Task to carry out — Your answer should be the lines below from the one holding "purple book [253,593,353,653]" through the one holding "blue chair [142,363,303,613]", copied exactly and with nothing else.

Material for this task —

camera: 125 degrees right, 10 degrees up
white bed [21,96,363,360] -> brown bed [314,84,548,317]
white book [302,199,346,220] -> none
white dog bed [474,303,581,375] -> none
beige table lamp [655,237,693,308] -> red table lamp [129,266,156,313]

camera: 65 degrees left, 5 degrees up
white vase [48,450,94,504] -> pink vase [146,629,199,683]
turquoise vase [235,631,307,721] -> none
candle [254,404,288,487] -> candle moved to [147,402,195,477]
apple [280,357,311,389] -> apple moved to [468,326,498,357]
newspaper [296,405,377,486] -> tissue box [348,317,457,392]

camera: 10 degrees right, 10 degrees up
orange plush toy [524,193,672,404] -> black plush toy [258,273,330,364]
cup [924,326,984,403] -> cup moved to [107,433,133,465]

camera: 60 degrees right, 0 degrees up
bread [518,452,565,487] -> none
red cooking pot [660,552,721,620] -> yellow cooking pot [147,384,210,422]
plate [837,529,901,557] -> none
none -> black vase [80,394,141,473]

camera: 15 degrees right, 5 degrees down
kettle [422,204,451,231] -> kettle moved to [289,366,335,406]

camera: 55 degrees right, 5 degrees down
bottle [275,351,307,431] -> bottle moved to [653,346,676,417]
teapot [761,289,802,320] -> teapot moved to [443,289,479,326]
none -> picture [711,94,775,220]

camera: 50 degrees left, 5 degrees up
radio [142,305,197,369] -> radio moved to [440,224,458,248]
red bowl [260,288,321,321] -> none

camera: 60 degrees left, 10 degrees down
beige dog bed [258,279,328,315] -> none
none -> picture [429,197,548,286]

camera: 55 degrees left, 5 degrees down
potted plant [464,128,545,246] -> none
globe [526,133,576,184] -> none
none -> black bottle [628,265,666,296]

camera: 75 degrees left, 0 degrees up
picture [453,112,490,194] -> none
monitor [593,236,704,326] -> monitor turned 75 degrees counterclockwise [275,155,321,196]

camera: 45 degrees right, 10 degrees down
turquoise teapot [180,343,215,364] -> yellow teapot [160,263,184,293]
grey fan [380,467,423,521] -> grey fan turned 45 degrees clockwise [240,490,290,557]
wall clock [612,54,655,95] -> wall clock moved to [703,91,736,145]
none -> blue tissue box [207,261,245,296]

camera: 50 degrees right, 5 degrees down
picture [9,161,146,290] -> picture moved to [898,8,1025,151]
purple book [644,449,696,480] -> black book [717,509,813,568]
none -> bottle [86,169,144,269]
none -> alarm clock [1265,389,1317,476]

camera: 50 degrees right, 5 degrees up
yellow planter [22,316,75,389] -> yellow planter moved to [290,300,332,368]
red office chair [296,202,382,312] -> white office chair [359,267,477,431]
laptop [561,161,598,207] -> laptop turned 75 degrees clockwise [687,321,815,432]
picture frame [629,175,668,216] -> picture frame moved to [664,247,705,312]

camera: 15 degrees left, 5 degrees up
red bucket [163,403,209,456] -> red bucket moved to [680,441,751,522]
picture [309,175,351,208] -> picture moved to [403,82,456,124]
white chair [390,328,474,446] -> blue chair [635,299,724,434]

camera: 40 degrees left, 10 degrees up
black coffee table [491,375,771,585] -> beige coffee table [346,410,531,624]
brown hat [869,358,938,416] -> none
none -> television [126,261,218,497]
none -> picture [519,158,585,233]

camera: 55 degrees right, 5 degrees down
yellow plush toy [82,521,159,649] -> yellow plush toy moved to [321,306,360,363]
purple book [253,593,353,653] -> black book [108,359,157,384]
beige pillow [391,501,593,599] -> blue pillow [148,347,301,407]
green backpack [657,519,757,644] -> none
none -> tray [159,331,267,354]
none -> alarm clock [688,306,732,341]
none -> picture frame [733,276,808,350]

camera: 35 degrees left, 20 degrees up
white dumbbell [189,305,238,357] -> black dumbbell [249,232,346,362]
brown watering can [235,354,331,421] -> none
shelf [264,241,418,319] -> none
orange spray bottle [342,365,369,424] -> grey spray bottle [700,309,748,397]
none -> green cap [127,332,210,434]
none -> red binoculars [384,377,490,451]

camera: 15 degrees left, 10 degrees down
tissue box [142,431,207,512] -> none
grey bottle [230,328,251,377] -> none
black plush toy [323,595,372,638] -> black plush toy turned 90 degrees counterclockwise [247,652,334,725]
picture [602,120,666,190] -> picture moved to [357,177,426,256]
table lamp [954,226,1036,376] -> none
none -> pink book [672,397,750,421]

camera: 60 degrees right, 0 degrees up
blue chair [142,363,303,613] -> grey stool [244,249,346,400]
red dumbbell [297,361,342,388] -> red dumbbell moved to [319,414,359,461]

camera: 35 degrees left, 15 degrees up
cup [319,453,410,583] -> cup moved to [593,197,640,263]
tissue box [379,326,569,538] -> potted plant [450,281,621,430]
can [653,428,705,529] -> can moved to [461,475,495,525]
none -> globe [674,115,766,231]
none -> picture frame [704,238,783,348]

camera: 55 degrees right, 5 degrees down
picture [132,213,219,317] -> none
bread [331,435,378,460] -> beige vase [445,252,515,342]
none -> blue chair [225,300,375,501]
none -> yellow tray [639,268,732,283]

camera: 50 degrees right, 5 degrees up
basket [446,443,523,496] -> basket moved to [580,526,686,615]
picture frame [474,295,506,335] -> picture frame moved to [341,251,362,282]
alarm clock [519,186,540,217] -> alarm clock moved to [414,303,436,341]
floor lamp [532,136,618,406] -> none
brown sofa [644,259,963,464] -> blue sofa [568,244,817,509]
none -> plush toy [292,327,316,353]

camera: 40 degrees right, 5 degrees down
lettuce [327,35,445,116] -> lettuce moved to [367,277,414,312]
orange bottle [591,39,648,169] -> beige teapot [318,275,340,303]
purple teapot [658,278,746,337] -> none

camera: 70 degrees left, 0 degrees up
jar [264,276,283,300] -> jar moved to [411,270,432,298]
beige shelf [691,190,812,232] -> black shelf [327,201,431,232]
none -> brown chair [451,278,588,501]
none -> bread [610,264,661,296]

Answer space —
purple book [253,593,353,653] -> black book [108,359,157,384]
beige pillow [391,501,593,599] -> blue pillow [148,347,301,407]
green backpack [657,519,757,644] -> none
none -> tray [159,331,267,354]
none -> alarm clock [688,306,732,341]
none -> picture frame [733,276,808,350]

camera: 35 degrees left, 20 degrees up
white dumbbell [189,305,238,357] -> black dumbbell [249,232,346,362]
brown watering can [235,354,331,421] -> none
shelf [264,241,418,319] -> none
orange spray bottle [342,365,369,424] -> grey spray bottle [700,309,748,397]
none -> green cap [127,332,210,434]
none -> red binoculars [384,377,490,451]

camera: 15 degrees left, 10 degrees down
tissue box [142,431,207,512] -> none
grey bottle [230,328,251,377] -> none
black plush toy [323,595,372,638] -> black plush toy turned 90 degrees counterclockwise [247,652,334,725]
picture [602,120,666,190] -> picture moved to [357,177,426,256]
table lamp [954,226,1036,376] -> none
none -> pink book [672,397,750,421]

camera: 60 degrees right, 0 degrees up
blue chair [142,363,303,613] -> grey stool [244,249,346,400]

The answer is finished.